## What you are asked to do
The response should repeat word for word every line below from the one with "Голуб, Горошкіна, Власюк" to the one with "эстера и рассчитан", inclusive, and nothing else; leave pictures out.

## Dataset extract

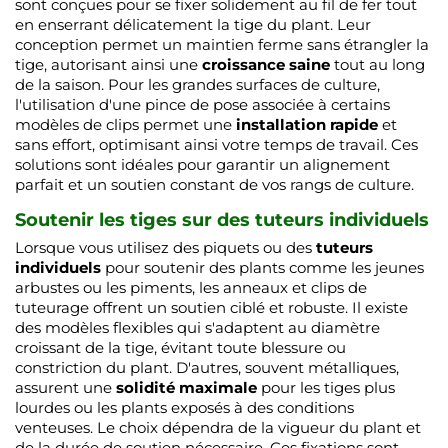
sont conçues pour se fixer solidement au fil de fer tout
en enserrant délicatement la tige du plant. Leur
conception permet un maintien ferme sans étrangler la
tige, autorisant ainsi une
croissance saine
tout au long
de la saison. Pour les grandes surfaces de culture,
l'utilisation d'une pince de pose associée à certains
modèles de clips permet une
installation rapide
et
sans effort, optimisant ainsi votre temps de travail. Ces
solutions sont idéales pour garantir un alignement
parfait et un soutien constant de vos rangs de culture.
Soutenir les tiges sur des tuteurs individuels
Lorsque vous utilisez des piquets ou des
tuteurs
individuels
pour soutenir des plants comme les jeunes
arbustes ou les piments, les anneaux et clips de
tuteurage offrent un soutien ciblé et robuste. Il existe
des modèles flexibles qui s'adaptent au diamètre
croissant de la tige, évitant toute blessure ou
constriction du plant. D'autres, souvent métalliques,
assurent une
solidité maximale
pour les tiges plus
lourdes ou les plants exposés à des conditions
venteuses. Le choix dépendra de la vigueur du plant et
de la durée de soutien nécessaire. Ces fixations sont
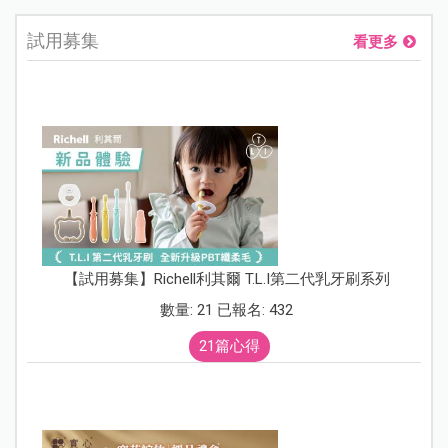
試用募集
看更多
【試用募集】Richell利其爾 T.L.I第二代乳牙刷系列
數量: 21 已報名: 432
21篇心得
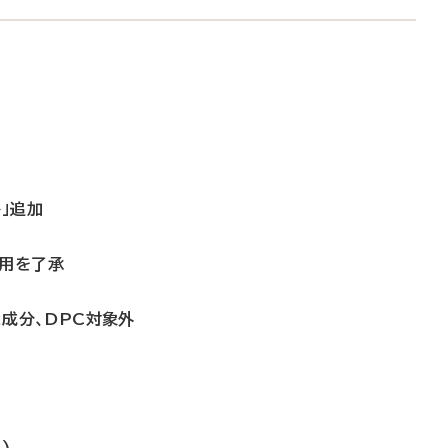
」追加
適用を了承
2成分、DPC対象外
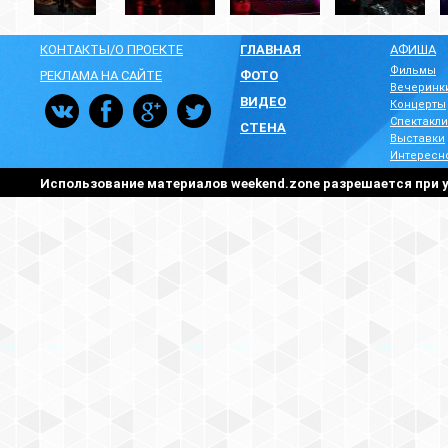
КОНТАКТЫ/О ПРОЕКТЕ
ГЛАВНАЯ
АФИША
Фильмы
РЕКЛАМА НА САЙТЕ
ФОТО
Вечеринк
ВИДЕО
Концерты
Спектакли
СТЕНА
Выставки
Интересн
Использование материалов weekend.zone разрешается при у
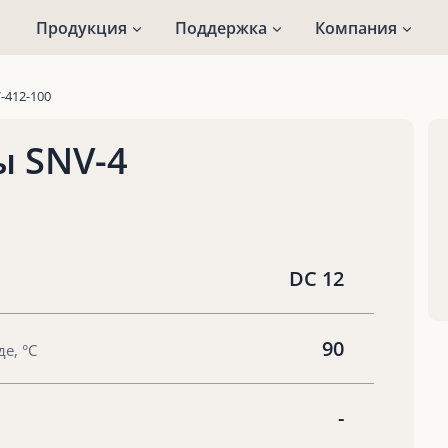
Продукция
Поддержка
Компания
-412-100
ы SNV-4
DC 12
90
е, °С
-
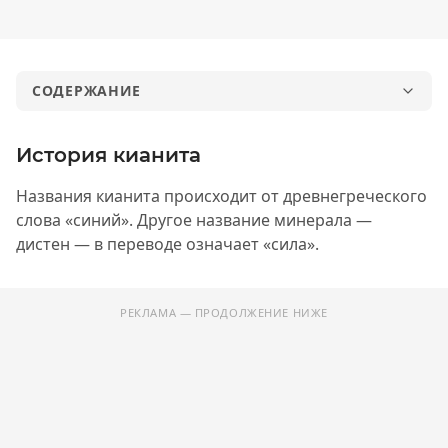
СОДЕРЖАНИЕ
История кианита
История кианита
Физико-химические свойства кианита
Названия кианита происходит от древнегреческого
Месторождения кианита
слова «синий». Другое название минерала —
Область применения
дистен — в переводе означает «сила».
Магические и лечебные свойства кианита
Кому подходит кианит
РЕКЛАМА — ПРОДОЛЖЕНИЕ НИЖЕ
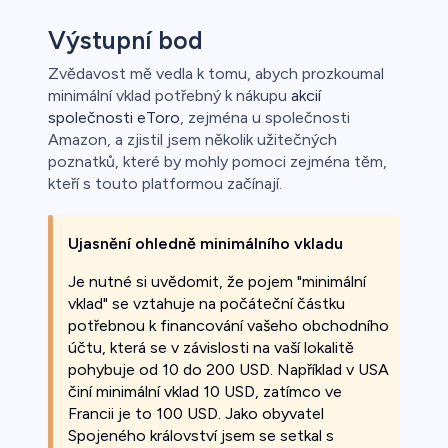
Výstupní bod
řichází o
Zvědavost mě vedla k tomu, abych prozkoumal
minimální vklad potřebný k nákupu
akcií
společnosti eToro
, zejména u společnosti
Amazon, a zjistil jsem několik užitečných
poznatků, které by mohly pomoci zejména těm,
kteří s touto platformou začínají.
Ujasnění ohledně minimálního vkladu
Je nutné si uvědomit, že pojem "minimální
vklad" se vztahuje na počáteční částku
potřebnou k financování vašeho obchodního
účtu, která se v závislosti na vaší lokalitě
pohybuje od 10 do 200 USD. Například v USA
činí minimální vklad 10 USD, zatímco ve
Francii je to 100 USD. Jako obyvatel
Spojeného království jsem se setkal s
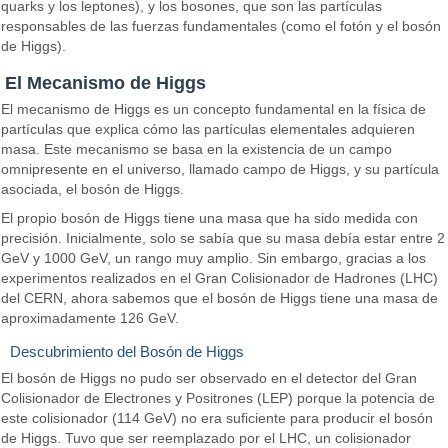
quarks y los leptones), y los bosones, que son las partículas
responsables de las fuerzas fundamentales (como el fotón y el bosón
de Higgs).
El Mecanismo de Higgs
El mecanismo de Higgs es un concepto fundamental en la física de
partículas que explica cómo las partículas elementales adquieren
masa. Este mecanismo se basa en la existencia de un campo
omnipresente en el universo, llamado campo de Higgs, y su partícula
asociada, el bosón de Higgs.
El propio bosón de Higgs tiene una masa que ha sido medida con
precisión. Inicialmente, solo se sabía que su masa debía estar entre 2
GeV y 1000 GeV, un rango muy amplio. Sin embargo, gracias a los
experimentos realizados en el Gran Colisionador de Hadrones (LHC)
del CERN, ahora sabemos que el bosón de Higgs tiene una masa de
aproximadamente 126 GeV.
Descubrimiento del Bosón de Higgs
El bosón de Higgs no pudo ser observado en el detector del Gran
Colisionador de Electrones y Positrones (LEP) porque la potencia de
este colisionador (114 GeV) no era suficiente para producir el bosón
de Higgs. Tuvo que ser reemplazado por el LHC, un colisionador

==

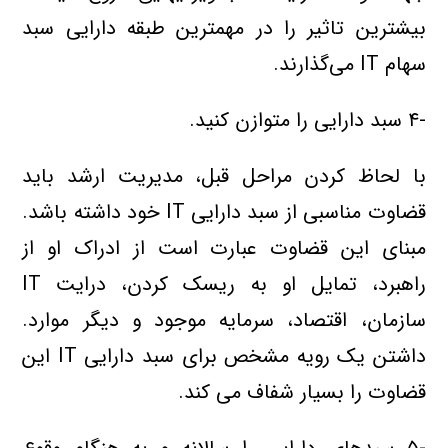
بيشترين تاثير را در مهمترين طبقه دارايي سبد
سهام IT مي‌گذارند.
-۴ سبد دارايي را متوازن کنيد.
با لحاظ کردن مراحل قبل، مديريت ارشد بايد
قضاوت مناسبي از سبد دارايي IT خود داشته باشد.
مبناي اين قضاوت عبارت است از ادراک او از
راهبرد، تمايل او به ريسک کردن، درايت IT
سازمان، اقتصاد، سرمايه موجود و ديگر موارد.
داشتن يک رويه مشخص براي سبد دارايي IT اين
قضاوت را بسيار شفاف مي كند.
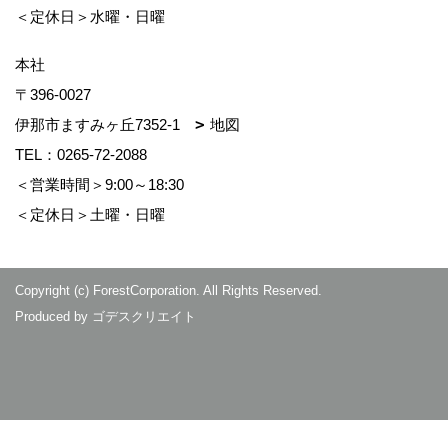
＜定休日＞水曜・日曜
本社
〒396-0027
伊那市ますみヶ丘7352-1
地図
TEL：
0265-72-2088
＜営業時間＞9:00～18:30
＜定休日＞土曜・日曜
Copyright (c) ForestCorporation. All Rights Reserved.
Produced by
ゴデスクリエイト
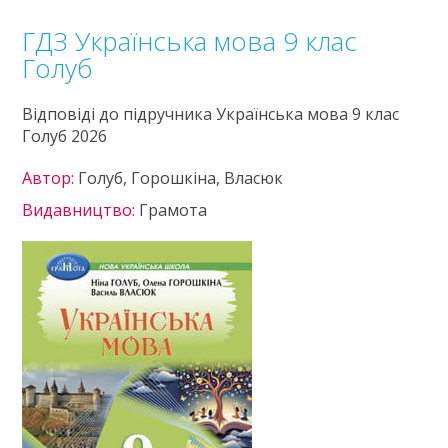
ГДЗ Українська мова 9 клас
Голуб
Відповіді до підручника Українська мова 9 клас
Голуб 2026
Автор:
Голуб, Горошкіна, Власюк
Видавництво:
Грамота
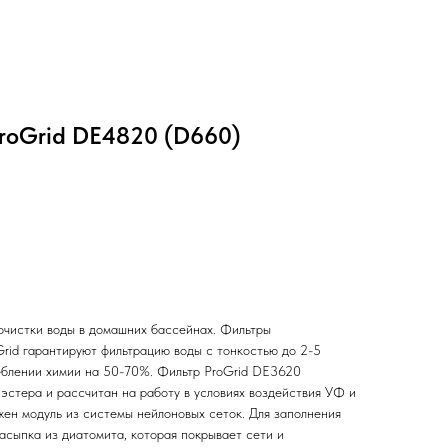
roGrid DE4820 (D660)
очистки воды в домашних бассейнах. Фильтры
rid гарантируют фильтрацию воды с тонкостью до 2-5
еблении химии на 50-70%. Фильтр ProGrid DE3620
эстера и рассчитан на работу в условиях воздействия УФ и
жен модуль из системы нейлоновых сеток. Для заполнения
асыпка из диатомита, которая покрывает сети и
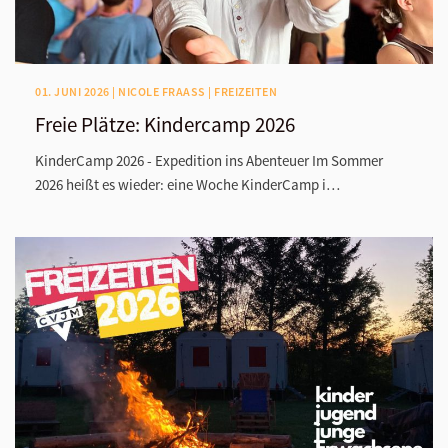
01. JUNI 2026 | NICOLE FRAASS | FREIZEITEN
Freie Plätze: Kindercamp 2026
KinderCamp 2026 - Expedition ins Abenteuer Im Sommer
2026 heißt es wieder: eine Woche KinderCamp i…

## Problem solution
Голуб, Горошкіна, Власюк
Видавництво:
Грамота
roGrid DE4820 (D660)
очистки воды в домашних бассейнах. Фильтры
rid гарантируют фильтрацию воды с тонкостью до 2-5
еблении химии на 50-70%. Фильтр ProGrid DE3620
эстера и рассчитан на работу в условиях воздействия УФ и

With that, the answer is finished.